Lt Gen Rahul Singh’s statement is less a reflection of battlefield realities and more a projection of post-crisis insecurities. Yes, Pakistan absorbed hits and we took some damage. But what matters is what happened next. When the dust settled in May 2025, it wasn’t China or Turkey that forced India into DGMO-level talks, it was Pakistan’s calibrated, multi-domain response that exposed critical vulnerabilities in Indian assumptions.
The narrative that Pakistan acted as a 'front' and China 'tested weapons' is a convenient deflection from India’s own overreach and intelligence lapses. If 81% of Pakistani hardware is Chinese, then perhaps it's time to ask why India’s Israeli, American, Russian, and French-supplied systems still failed to prevent deep penetration strikes, drone swarms, and jamming of critical vectors.
Referring to Pakistan as a ‘live lab’ for Chinese weapons not only demeans Pakistan’s sovereign military capabilities, but also undermines India’s own credibility as a serious power if it believes its adversary's strength depends entirely on another's support.
If China is gaining operational feedback, that is a separate strategic reality.
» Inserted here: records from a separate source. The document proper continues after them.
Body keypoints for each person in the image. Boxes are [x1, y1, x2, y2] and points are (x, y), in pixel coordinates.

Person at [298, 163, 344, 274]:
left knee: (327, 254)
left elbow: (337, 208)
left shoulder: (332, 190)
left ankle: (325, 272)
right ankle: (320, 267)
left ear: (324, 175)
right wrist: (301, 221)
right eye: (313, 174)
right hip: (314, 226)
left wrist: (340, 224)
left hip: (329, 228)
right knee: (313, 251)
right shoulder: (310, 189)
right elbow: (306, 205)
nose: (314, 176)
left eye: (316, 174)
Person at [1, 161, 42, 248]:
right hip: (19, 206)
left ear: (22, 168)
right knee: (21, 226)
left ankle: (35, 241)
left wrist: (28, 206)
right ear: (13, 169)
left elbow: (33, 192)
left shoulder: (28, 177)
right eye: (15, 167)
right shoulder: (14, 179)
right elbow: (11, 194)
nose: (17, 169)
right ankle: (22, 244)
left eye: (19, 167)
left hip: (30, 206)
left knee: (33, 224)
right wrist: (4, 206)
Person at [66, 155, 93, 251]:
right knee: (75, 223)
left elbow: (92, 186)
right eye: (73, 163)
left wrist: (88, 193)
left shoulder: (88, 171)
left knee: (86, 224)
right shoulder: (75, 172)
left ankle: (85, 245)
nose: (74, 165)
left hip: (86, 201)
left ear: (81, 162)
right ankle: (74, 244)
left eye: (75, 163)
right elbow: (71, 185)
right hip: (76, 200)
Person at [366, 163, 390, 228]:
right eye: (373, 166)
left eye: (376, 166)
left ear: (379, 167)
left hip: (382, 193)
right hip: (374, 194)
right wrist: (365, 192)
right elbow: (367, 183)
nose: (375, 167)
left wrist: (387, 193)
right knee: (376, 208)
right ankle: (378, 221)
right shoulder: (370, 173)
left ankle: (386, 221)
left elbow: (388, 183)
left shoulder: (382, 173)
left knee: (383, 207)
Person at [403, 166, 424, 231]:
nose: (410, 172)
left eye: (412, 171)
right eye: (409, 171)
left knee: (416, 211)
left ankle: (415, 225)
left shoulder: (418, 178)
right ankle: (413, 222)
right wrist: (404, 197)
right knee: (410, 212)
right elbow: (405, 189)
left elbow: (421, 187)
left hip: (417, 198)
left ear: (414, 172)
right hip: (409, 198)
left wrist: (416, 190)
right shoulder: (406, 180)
But the core issue remains: India initiated escalation, misread the deterrence ladder, and now wants to outsource blame. If anything, the May 2025 crisis exposed that imported hardware is no substitute for indigenous competence, India’s underperformance made that abundantly clear.
Next time, before India imagines hitting population centers, it might want to review the wreckage of May 2025, both literal and reputational. Strategic miscalculation is more an Indian mindset problem than a technology gap.